How has the lockdown affected our universities?
The last few weeks have obviously seen a change in how Universities have been working, or indeed how they have been able to work, but working they have been…
In the days leading up to the ‘lockdown,’ much focus was on ensuring that students could continue to access the learning they needed to complete this academic year. The last few weeks of the teaching semester have moved online. We commonly record our lectures anyway, but teaching online is more than just providing an audio file to accompany a set of PowerPoint slides – and it is the important interactive elements of our learning support that led to many staff doing a bit of a crash course in various online platforms towards the end of March.
Universities have also been putting things in place to ensure students can get the marks they need to progress through their degrees, or, most importantly for final-year students, graduate with a degree result that is a fair reflection of their efforts. Graduation ceremonies themselves have been postponed but there’ll be little delay in final year students getting their degrees. Some have even already graduated, as you may have seen recently on BBCs The One Show, some University of Nottingham final-year medical students graduated early this year so they could start supporting NHS work immediately. A heartfelt round of applause to them, in particular, this week along with the final-year student nurses who have signed up for extended placements at this particularly challenging time.
The move to a more virtual world has not stopped research across the University either, although in large parts of it there has been a shift to writing up work rather than doing new experiments, or a (re) new(ed) focus on desk-based work. Most of the University’s laboratories cannot be accessed at the moment, and travel restrictions have also paused some research programmes.

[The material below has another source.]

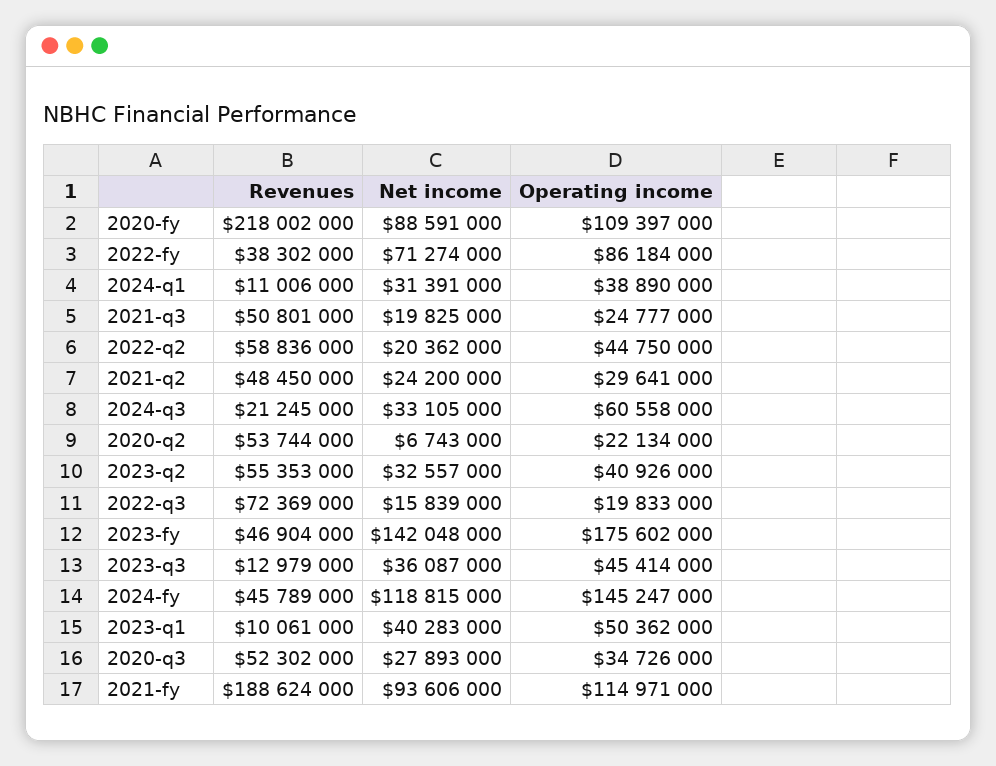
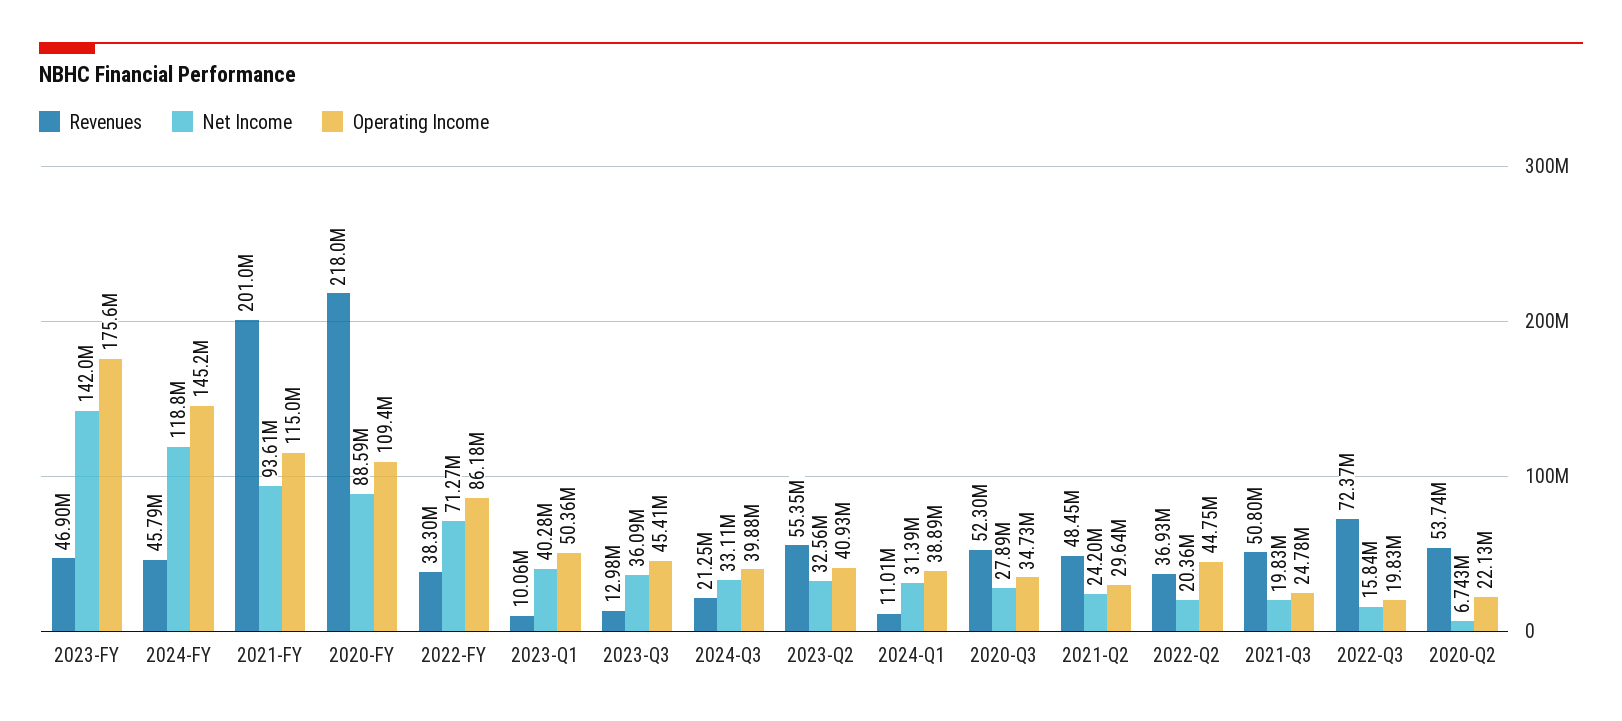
Revenues, 2022-q2: 58836000 -> 36930000
Operating income, 2024-q3: 60558000 -> 39880000
Revenues, 2021-fy: 188624000 -> 201000000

Many of us have research networks across the UK and overseas and meeting these colleagues has now become a similar experience to meetings with people in our own department. There’s been a debate for some time in my own academic circles about how much we should be travelling anyway, given short- and longer-term environmental impacts of international travel. The coming months will see an increase in online workshops and conferences and it will be interesting to see how people take to these as an alternative to meeting in person and if behaviours remain changed in a post-COVID-19 world – no doubt someone will be doing some research on that.
Laboratories that have remained open in the University have largely been those that have been working on COVID-19 related work, for example as part of a national effort to understand the genetic code of the virus. Equipment from both Nottingham universities was also loaned, early on in the shutdown, to the national testing effort. About £1 million worth of Nottingham PCR machines are now in the new Lighthouse Laboratories being used for running COVID-19 tests.
As we settle down into the rest of this academic year with a clear plan of what we are doing (and a big thanks to those colleagues who put in significant shifts to ensure those plans were in place), thoughts also turn to next year. Our big sisters and brothers in the national press have been speculating and reporting on concerns for university finances over the coming months, the sector will likely be hit substantially along with many others. We also wait and see if Freshers’ Weeks in the autumn are likely to be seen as a good idea, or if we’ll still be operating largely virtually for the new academic year. As with us all, we’ll just wait and see on those things and in the meantime keep supporting each other and others as best we can.